The study included ten severe HA patients with high-responding inhibitors attempting ITI for the first time. Patients initially received 4-week emicizumab loading dose (3mg/kg), followed by low-dose ITI (rFVIII 50IU/kg, 3x/wk) combined with emi maintenance dose (1.5mg/kg/wk). After achieving tolerance, patients continued emi prophylaxis for an additional year, with a reduced FVIII dose (25 IU/kg 1x/wk). Peripheral blood mononuclear cells (PBMCs) were collected during the screening period, before ITI (baseline), during ITI, and in the final year of additional emi prophylaxis. The cryopreserved PBMCs were thawed and cultured in 96-well plates with RPMI-1640 medium for six days. Antigen-presenting cells were initially stimulated with IL4 (10ng/mL) and GM-CSF (20ng/mL), followed by IL2 (10IU/mL) to promote proliferation, and challenged with rFVIII (1IU/well) on day 2. On day 5, cells were further challenged with rFVIII, anti-CD3, and anti-CD28. After 18h, cytokine intracellular transport was halted using GolgiPlug and GolgiStop, maintaining this culture condition for 6h. The effector responses of CD4+T cells (Th1, Th2, and Th17), along with memory and regulatory T and B cells, were assessed using a CytoFlex flow cytometer. This included analysis of cytokine markers for CD4, CD19, and CD3. The cytokines and transcription factors evaluated were IL2, IL4, IL6, IL17A, IL21, IL10, TGFβ, IFNγ, T-bet, GATA-3, FoxP3, and Bcl6. Cells were labeled with CTLA-4, PD-1, CD40, and CD40L to determine the immune checkpoint response.

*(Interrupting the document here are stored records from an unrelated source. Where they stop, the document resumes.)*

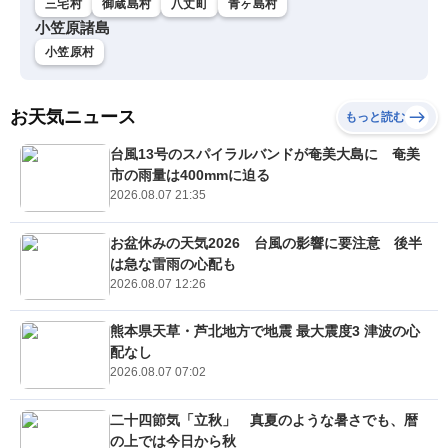
三宅村
御蔵島村
八丈町
青ヶ島村
小笠原諸島
小笠原村
お天気ニュース
もっと読む
台風13号のスパイラルバンドが奄美大島に 奄美
市の雨量は400mmに迫る
2026.08.07 21:35
お盆休みの天気2026 台風の影響に要注意 後半
は急な雷雨の心配も
2026.08.07 12:26
熊本県天草・芦北地方で地震 最大震度3 津波の心
配なし
2026.08.07 07:02
二十四節気「立秋」 真夏のような暑さでも、暦
の上では今日から秋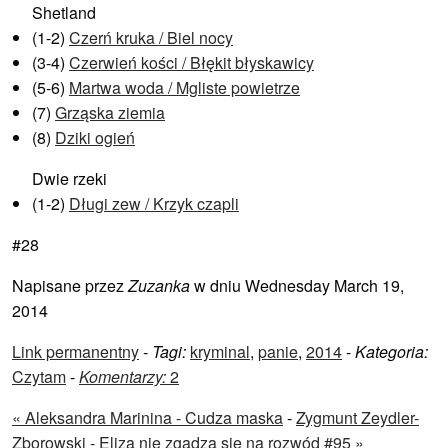
Shetland
(1-2)
Czerń kruka / Biel nocy
(3-4)
Czerwień kości / Błękit błyskawicy
(5-6)
Martwa woda / Mgliste powietrze
(7)
Grząska ziemia
(8)
Dziki ogień
Dwie rzeki
(1-2)
Długi zew / Krzyk czapli
#28
Napisane przez
Zuzanka
w dniu Wednesday March 19,
2014
Link permanentny
-
Tagi:
kryminal
,
panie
,
2014
-
Kategoria:
Czytam
-
Komentarzy:
2
« Aleksandra Marinina - Cudza maska
-
Zygmunt Zeydler-
Zborowski - Eliza nie zgadza się na rozwód #95 »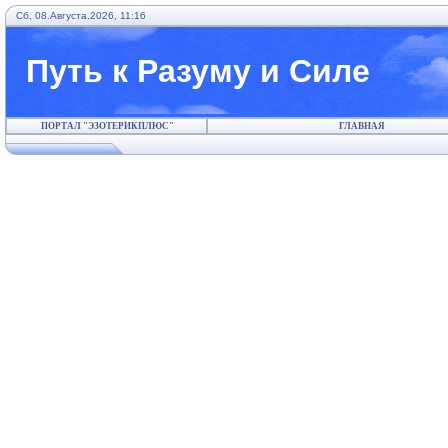
Сб, 08.Августа.2026, 11:16
Путь к Разуму и Силе
ПОРТАЛ "ЭЗОТЕРИКПЛЮС"
ГЛАВНАЯ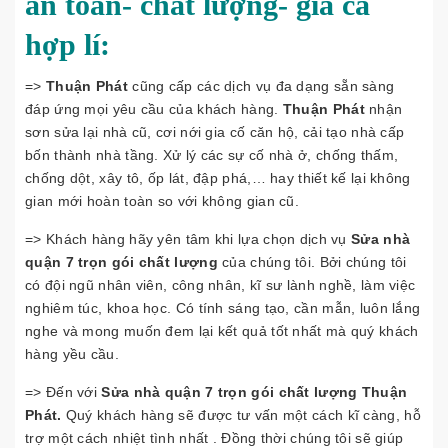
an toàn- chất lượng- giá cả
hợp lí:
=>
Thuận Phát
cũng cấp các dịch vụ đa dạng sẵn sàng
đáp ứng mọi yêu cầu của khách hàng.
Thuận Phát
nhận
sơn sửa lại nhà cũ, cơi nới gia cố căn hộ, cải tạo nhà cấp
bốn thành nhà tầng. Xử lý các sự cố nhà ở, chống thấm,
chống dột, xây tô, ốp lát, đập phá,… hay thiết kế lại không
gian mới hoàn toàn so với không gian cũ.
=> Khách hàng hãy yên tâm khi lựa chọn dịch vụ
Sửa nhà
quận 7 trọn gói chất lượng
của chúng tôi. Bởi chúng tôi
có đội ngũ nhân viên, công nhân, kĩ sư lành nghề, làm việc
nghiêm túc, khoa học. Có tính sáng tạo, cần mẫn, luôn lắng
nghe và mong muốn đem lại kết quả tốt nhất mà quý khách
hàng yều cầu.
=> Đến với
Sửa nhà quận 7 trọn gói chất lượng Thuận
Phát.
Quý khách hàng sẽ được tư vấn một cách kĩ càng, hỗ
trợ một cách nhiệt tình nhất . Đồng thời chúng tôi sẽ giúp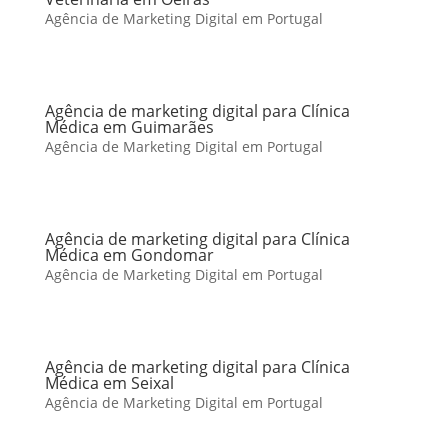
Agência de Marketing Digital em Portugal
Agência de marketing digital para Clínica
Médica em Guimarães
Agência de Marketing Digital em Portugal
Agência de marketing digital para Clínica
Médica em Gondomar
Agência de Marketing Digital em Portugal
Agência de marketing digital para Clínica
Médica em Seixal
Agência de Marketing Digital em Portugal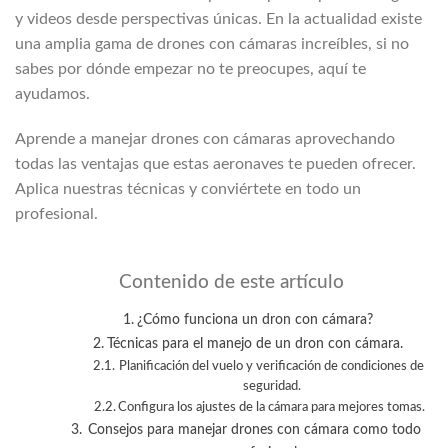
y videos desde perspectivas únicas. En la actualidad existe
una amplia gama de drones con cámaras increíbles, si no
sabes por dónde empezar no te preocupes, aquí te
ayudamos.
Aprende a manejar drones con cámaras aprovechando
todas las ventajas que estas aeronaves te pueden ofrecer.
Aplica nuestras técnicas y conviértete en todo un
profesional.
Contenido de este artículo
¿Cómo funciona un dron con cámara?
Técnicas para el manejo de un dron con cámara.
Planificación del vuelo y verificación de condiciones de
seguridad.
Configura los ajustes de la cámara para mejores tomas.
Consejos para manejar drones con cámara como todo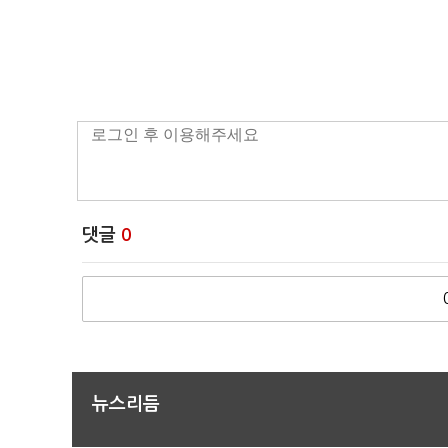
댓글
0
뉴스리듬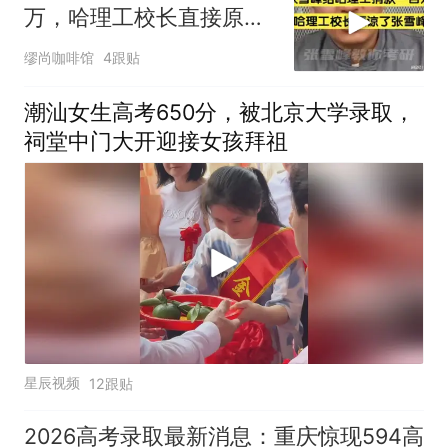
万，哈理工校长直接原谅
了张雪峰当年的事
缪尚咖啡馆
4跟贴
潮汕女生高考650分，被北京大学录取，
祠堂中门大开迎接女孩拜祖
星辰视频
12跟贴
2026高考录取最新消息：重庆惊现594高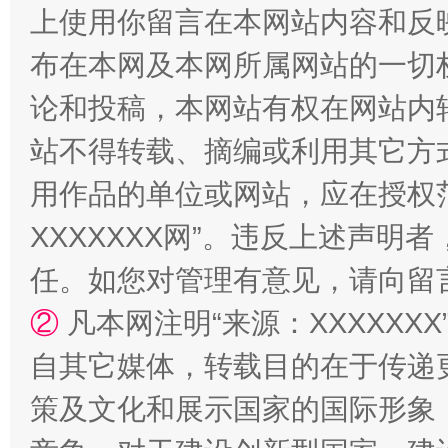
上使用你留言在本网站内容和反
布在本网及本网所属网站的一切
论和投稿，本网站有权在网站内
站不得转载、摘编或利用其它方
用作品的单位或网站，应在授权
国家大学科技园优化重塑工作
XXXXXXX网”。违反上述声
任。如您对管理有意见，请向留
②
凡本网注明“来源：XXXXX
自其它媒体，转载目的在于传递
策及文化和展示国家的国际形象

To evaluate the frequency of memory and regulatory B cells, cells were labeled with CD38, CD27, IL10, PD-L2, IgG, IgM, and IgD.

Ten participants, including nine children with a median age of 2.3 years at the start of ITI (range 1-30 years), were enrolled between July 2021 and January 2023. Six patients (60%) met the criteria for complete ITI success, three (30%) failed ITI, and one remained on ongoing ITI with a low-titer inhibitor. During follow-up, immune response screening showed that patients who did not achieve complete ITI success had a higher frequency of IL21 (p=0.01) and IL4 (p=0.03) in CD4+T cells. This suggests a possible involvement of T follicular helper (Tfh) cells, as indicated by a non-significant increase in Bcl6 frequency. These findings correlated with inhibitor levels (r=0.6, p=0.002 for IL21 and r=0.6, p=0.04 for IL4). Although IL17A frequency did not show a statistically significant difference, it was also correlated with inhibitor levels (r=0.5, p=0.008). Additionally, Th1 cells showed increased activity in patients who failed ITI, with elevated levels of T-bet (p=0.03) and TNFα (p=0.03). The failure group also had a higher frequency of Th2 cells, which was associated with increased GATA-3 frequency (p=0.01). No differences were observed in the frequency of Tregs (CD4+CD25+FoxP3+) or CTLA-4. However, in patients who achieved tolerance, there was a significant increase in PD-1 frequency (p=0.03), supporting the role of Tregs. Inhibitory regulatory B cells did not show differences in this cohort, likely due to the limited number of B cells available for evaluation, requiring further data. Analysis of one patient with a high inhibitor titer strongly suggests that, despite the immune system's effort to produce a regulatory response by increasing Tregs over time, this response was insufficient, as the increase in Tregs did not effectively enhance IL10 production, maintaining a high frequency of IL21.

Our data suggest that IL21 is a key cytokine involved in the pathophysiology of inhibitor maintenance and may be associated with ITI failure.